Apabila situs pinjaman itu masih berada di bawah Otoritas Jasa Keuangan dan berkaitan dengan BI Checking atau yang saat ini berganti nama menjadi Sistem Layanan Informasi Keuangan (SLIK), kemudian terdapat riwayat peminjaman yang belum terselesaikan, maka ketika akan mengajukan pinjaman di kemudian hari dirinya akan mengalami kesulitan pengajuan karena terdapat track record peminjaman yang buruk atau belum dibayarkan.
Selain itu, dalam kasus ini korban juga menjadi seringkali mendapat gangguan dari pengelola pinjaman onlineuntuk di spam call dan sebagainya yang sangat mengganggu kenyamanan korban. Ketika tidak segera membalas maka nomor darurat lain yang dijadikan penjamin juga akan di spam call. Bahkan ketika mendaftar di aplikasi pinjaman online dan melakukan ‘allow access contact’ maka bisa jadi kontak selain di nomor darurat akan dibombardir pesan dan dihubungi dengan cara serupa.
Kasus-kasus seperti ini dapat dikenakan pasal-pasal yang sudah diatur oleh pihak berwenang. Bagi pelaku yang menggunakan data pribadi orang lain untuk dijadikan peminjam di situs atau aplikasi pinjaman online dapat dikenakan UU Nomor 27 Tahun 2022 tentang Perlindungan Data Pribadi, spesifiknya Pasal 67: Setiap orang yang dengan sengaja dan melawan hukum mengungkapkan data pribadi yang bukan miliknya akan dipidana paling lama empat tahun penjara dan/atau denda paling banyak Rp 4 miliar.

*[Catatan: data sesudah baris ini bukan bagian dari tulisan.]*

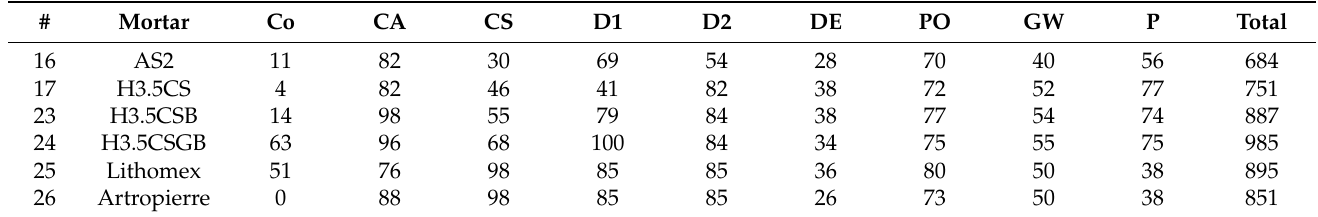
Table 13. Scores for selected mortars for Dzibichaltun site with weighed coefficients (Equation (15)).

Bagi pengelola pinjaman online yang menyalahgunakan data yang diberikan kepada mereka dapat dikenakan UU No. 19 Tahun 2016 tentang Perubahan Atas Undang-Undang Nomor 11 Tahun 2008 Tentang Informasi Dan Transaksi Elektronik, spesifiknya adalah pasal 45 ayat 4 yang berbunyi “Setiap Orang yang dengan sengaja dan tanpa hak mendistribusikan dan/atau mentransmisikan dan/ atau membuat dapat diaksesnya Informasi Elektronik dan/ atau Dokumen Elektronik yang memiliki muatan
Pasal 27 ayat (4) dipidana dengan pidana penjara paling lama 6 (enam) tahun dan/atau denda paling banyak Rp 1.000.000.000,00 (satu miliar rupiah).”.Kasus-kasus di atas bisa menjadi pelajaran untuk kita semua agar terus berhati-hati dalam menjaga data pribadi. Hal yang patut diperhatikan dari kasus kejahatan ini adalah banyaknya anggapan bahwa data pribadi bukanlah hal yang vital. Namun, bisa kita lihat apabila tidak berhati-hati sedikit saja, akibatnya bisa sangat fatal.